### Page excerpt
----------------

This action involves Brian Realty Corporation's ("Brian Realty") request for a refund of 1992 ad valorem taxes paid on property located in DeKalb County. The superior court granted the county's motion for summary judgment and denied Brian Realty's motion for partial summary judgment. Brian Realty appealed, and for the following reasons, we reverse.
"To prevail at summary judgment under OCGA 9-11-56
, the moving party must demonstrate that there is no genuine issue of material fact and that the undisputed facts, viewed in the light most favorable to the nonmoving party, warrant judgment as a matter of law. [Cit.]" Lau's Corp. v. Haskins, 261 Ga. 491 (405 SE2d 474) (1991)

----------------

### Material provided
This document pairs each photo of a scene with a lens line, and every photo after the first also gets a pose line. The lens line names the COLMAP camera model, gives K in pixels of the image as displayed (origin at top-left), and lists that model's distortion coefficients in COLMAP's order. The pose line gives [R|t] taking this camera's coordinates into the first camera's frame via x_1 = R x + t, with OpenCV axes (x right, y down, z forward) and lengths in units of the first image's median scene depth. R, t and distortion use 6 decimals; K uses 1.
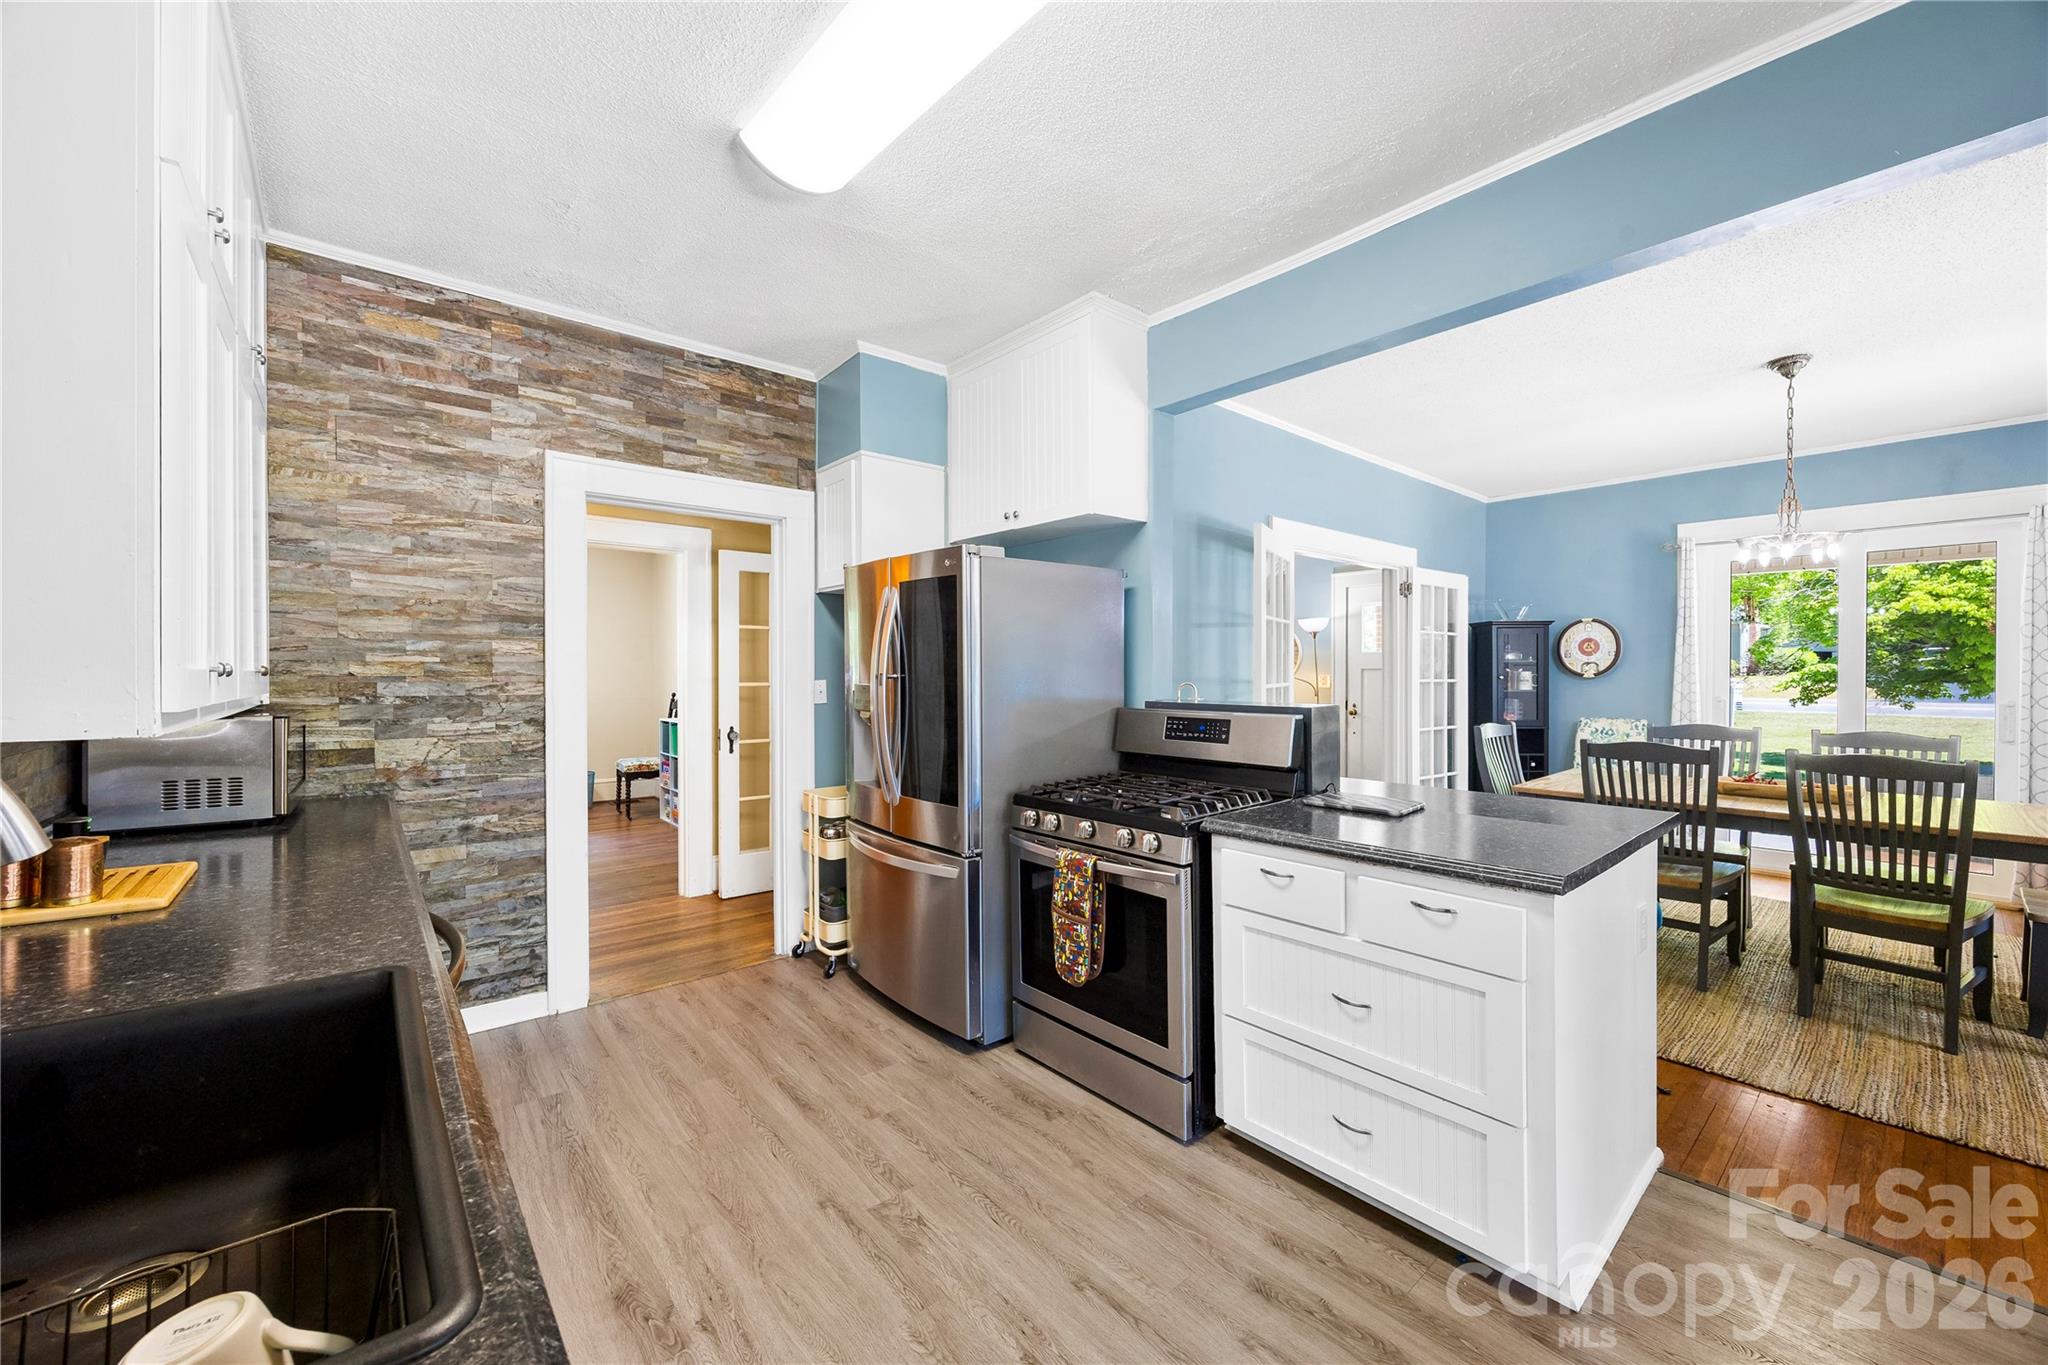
lens RADIAL K [[787.9, 0, 1045.6], [0, 787.9, 682.2], [0, 0, 1]] dist [-0.002665, -0.001078]
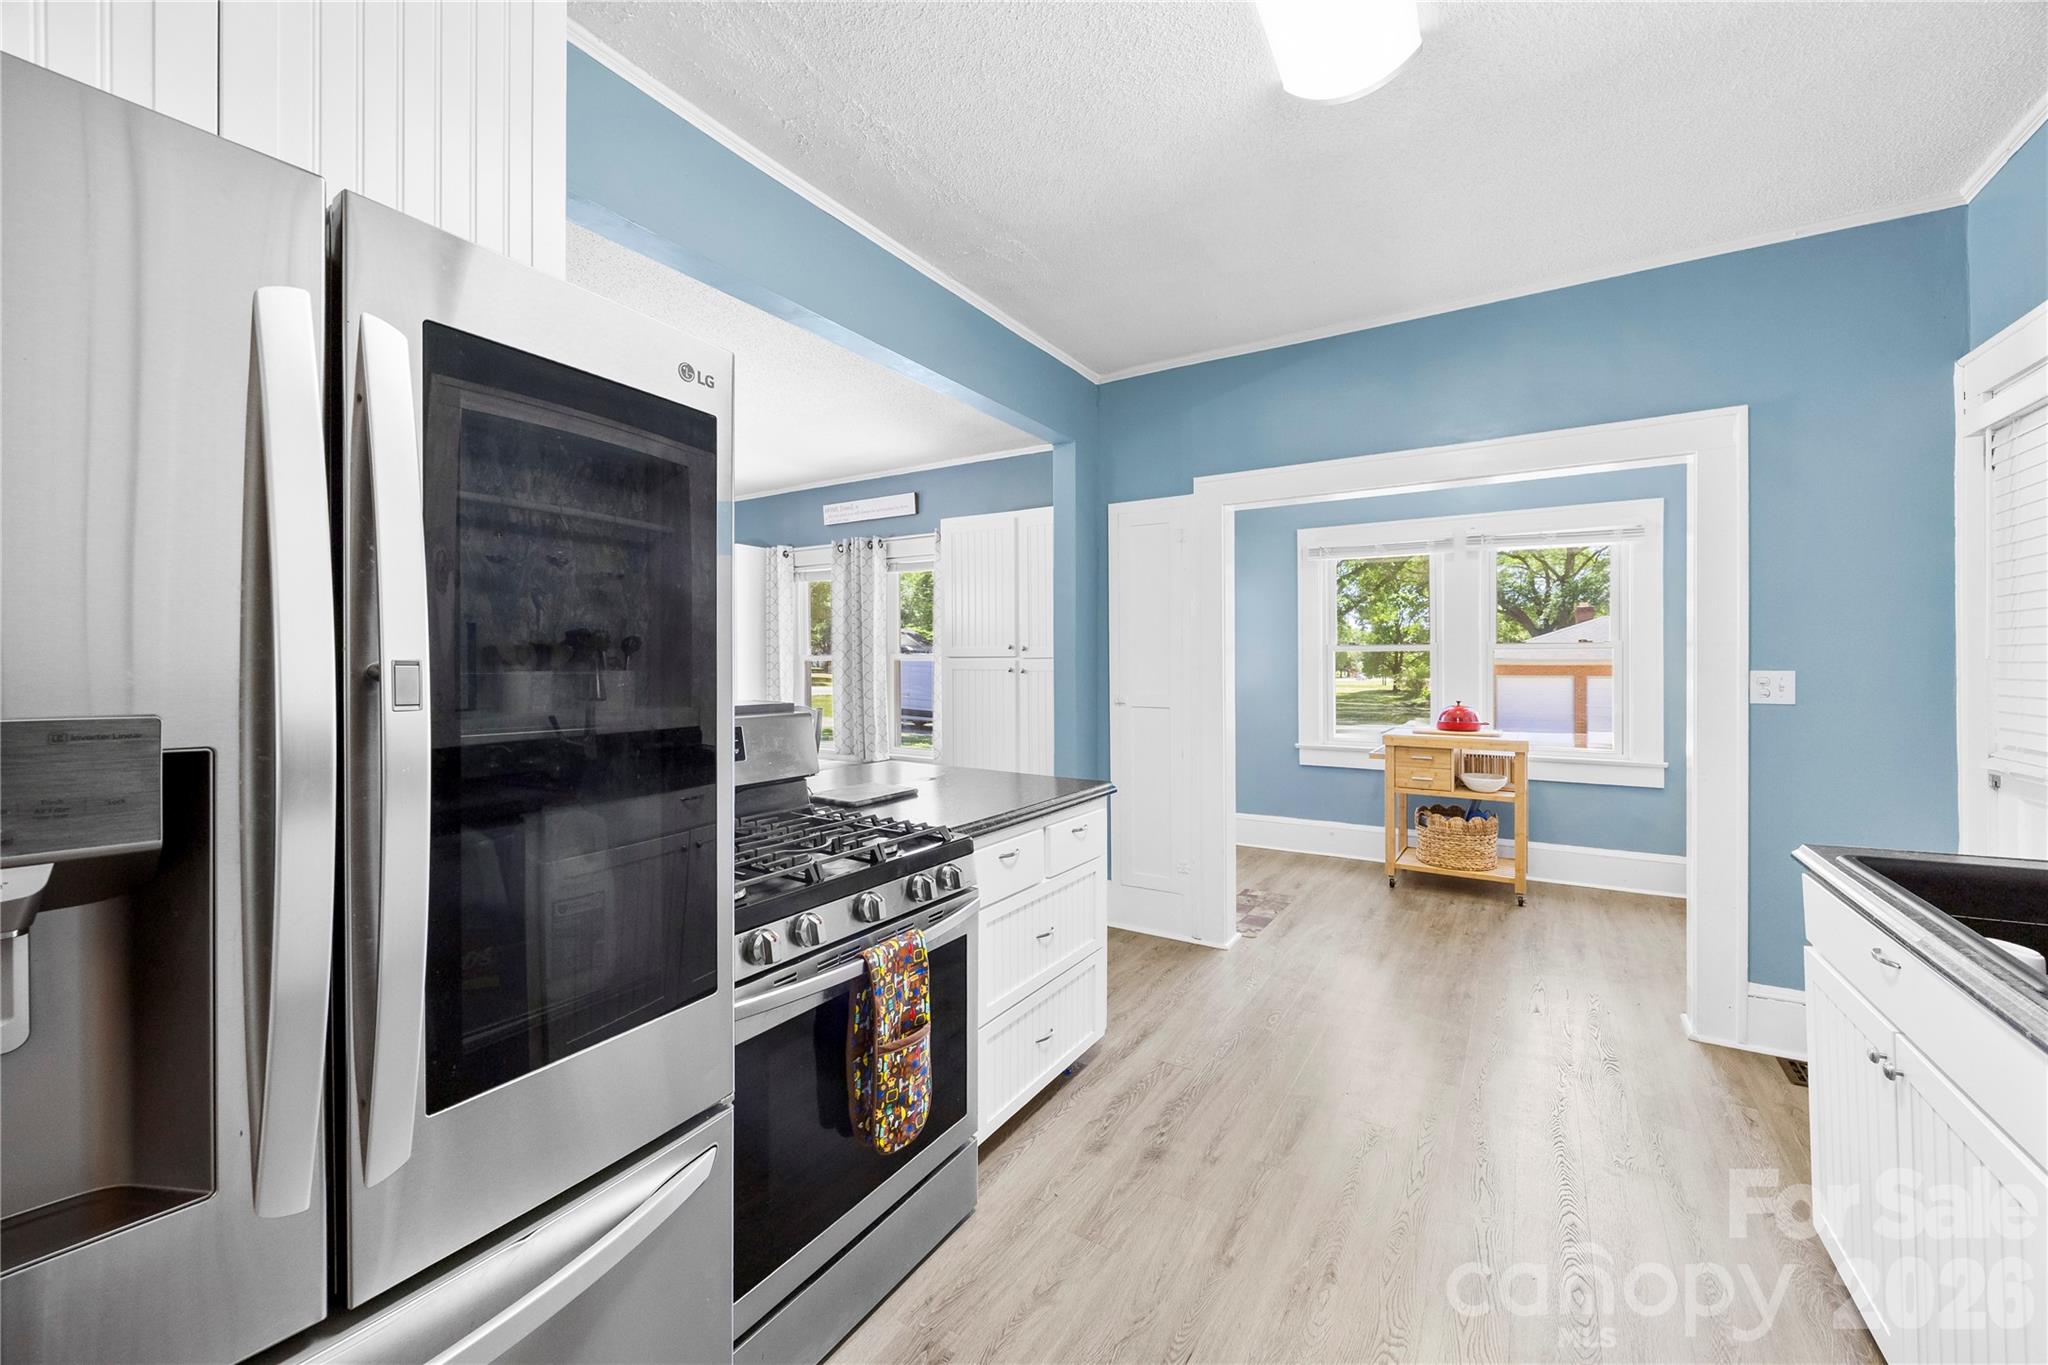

----------------

### Your objective
Copy the stretch of the court opinion from "This action involves" through "SE2d 474) (1991)", substituting "trial court" wherever "superior court" appears.

### Final answer
This action involves Brian Realty Corporation's ("Brian Realty") request for a refund of 1992 ad valorem taxes paid on property located in DeKalb County. The trial court granted the county's motion for summary judgment and denied Brian Realty's motion for partial summary judgment. Brian Realty appealed, and for the following reasons, we reverse.
"To prevail at summary judgment under OCGA 9-11-56
, the moving party must demonstrate that there is no genuine issue of material fact and that the undisputed facts, viewed in the light most favorable to the nonmoving party, warrant judgment as a matter of law. [Cit.]" Lau's Corp. v. Haskins, 261 Ga. 491 (405 SE2d 474) (1991)